EJERCICIO 1: Reescribe el texto sobre el padre empezando en "Mi padre nació" y terminando en "vitales en general.". Pon "historia" en lugar de "novela".
EJERCICIO 2:
Responde a estas preguntas sobre el texto sobre el padre:
(a) ¿En qué fecha nació el padre?
(b) ¿Qué obra dice quien escribe que nunca llegó a terminar?
(c) ¿Con qué planteamientos del padre dice no estar de acuerdo?
EJERCICIO 3: Sigue escribiendo el texto sobre el padre desde su última frase.
----- TEXTO ORIGINAL
Mi padre nació el 30 de enero de 1940. Voy a poner aquí el capítulo en el que le describí en una novela que nunca llegué a terminar. Le he descrito muchas veces, pero… hoy no es posible mucho más.
«Una de las personas a las que más admiro (y no digo más por no recabar en el superlativo, sin más) es mi padre. No es por nada especial, en principio. No me gustaría ser como él, en ningún caso, ni llevar la vida que él ha llevado. No estoy de acuerdo con la mayoría de sus planteamientos, ni políticos ni vitales en general.
----------
----- EXTRACTOS DE FILAS
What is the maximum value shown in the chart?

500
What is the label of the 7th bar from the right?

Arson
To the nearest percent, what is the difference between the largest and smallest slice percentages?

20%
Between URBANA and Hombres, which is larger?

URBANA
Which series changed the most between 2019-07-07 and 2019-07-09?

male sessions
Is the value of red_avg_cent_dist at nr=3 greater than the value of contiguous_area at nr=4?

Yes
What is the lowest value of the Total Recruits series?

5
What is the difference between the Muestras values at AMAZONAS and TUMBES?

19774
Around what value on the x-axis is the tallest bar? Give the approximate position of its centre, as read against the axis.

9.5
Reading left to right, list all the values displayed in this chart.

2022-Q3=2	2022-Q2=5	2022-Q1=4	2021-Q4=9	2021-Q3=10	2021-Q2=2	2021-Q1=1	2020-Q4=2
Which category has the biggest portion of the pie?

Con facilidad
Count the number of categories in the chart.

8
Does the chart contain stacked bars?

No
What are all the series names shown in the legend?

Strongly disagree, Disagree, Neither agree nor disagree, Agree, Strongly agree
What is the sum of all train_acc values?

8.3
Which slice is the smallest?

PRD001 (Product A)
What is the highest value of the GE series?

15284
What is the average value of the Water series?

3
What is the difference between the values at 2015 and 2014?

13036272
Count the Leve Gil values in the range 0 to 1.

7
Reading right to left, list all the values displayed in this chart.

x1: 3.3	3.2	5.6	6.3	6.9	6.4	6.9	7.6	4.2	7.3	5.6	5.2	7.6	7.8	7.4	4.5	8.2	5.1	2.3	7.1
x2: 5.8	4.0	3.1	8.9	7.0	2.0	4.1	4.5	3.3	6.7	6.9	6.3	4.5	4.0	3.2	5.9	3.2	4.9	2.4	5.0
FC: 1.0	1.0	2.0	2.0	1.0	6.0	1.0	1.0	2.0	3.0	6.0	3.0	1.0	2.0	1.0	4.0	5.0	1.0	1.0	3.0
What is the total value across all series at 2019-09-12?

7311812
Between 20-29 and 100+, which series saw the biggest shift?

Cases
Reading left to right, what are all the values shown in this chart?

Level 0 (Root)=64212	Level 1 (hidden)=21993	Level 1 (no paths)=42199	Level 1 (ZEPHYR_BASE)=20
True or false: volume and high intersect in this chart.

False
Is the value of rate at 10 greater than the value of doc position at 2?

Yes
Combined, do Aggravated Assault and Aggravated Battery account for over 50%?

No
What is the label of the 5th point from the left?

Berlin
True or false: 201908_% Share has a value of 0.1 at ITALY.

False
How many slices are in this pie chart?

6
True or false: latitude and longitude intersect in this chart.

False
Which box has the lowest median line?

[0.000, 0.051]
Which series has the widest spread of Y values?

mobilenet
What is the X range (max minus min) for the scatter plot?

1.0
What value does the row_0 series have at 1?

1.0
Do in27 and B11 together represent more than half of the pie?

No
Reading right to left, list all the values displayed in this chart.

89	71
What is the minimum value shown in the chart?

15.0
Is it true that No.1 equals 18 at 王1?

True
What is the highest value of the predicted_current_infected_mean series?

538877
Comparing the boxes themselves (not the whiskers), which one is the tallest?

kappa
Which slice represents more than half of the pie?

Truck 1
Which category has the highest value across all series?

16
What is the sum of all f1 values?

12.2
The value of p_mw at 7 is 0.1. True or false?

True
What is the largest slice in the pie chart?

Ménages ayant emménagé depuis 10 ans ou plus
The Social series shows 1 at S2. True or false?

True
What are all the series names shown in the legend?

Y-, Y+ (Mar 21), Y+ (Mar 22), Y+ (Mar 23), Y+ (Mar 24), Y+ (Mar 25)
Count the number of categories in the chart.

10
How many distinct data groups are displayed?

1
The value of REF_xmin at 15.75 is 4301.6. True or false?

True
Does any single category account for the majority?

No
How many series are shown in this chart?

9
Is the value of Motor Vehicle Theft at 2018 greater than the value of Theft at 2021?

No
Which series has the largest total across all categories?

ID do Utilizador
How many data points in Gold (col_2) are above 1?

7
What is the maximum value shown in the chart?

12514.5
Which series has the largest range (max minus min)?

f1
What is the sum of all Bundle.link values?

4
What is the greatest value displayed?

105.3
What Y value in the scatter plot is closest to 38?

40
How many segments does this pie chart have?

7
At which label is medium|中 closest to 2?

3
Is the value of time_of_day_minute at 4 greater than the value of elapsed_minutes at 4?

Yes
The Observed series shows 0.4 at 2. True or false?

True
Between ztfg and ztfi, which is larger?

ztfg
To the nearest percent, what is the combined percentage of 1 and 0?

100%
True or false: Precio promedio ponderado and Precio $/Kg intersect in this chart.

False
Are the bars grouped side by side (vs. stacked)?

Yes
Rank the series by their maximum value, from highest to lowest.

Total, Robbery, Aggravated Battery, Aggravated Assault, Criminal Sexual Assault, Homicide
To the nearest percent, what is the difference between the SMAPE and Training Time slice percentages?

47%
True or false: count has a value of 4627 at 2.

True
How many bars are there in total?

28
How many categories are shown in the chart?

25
----------
RESPUESTA ESCRITA 1:
Mi padre nació el 30 de enero de 1940. Voy a poner aquí el capítulo en el que le describí en una historia que nunca llegué a terminar. Le he descrito muchas veces, pero… hoy no es posible mucho más.
«Una de las personas a las que más admiro (y no digo más por no recabar en el superlativo, sin más) es mi padre. No es por nada especial, en principio. No me gustaría ser como él, en ningún caso, ni llevar la vida que él ha llevado. No estoy de acuerdo con la mayoría de sus planteamientos, ni políticos ni vitales en general.

RESPUESTA ESCRITA 2:
(a) El 30 de enero de 1940.
(b) Una novela.
(c) Con la mayoría de sus planteamientos, tanto políticos como vitales en general.

RESPUESTA ESCRITA 3:
Sé que de joven practicó boxeo, y recuerdo cómo de pequeño me gustaba sentarme en el suelo a mirar cómo él leía, tumbado en el sofá, boca arriba, sosteniendo el libro con un brazo derecho enorme, solido, sencillamente intratable. Él leía tumbado y no se daba cuenta de cómo yo le miraba, o fingía no verme. También le veía así, en la misma postura, tumbado en la cama de matrimonio, el mismo brazo de popeye el marino. Yo siempre distinguí (mi cruz a lo largo de toda mi vida) entre ángeles caídos y lectores, y el brazo enorme me parecía caído hasta el extremo, todo un contrasentido cuando veía el libro, extrañas compañías. Yo ahí debía tener tres años (mi único recuerdo de la infancia que no ha sido extraído, a posteriori, de los álbumes de la puerta de abajo del mueble del salón). Cuando llegué a prescolar me leí las cinco cartillas en un tiempo record, y me tuve que llevar libros de casa para terminar el curso. Nunca he dejado de leer, he tenido bajones, pero jamás lo he dejado completamente.
Y sé que es por esa imagen, por la del brazo de mi padre sosteniendo un libro.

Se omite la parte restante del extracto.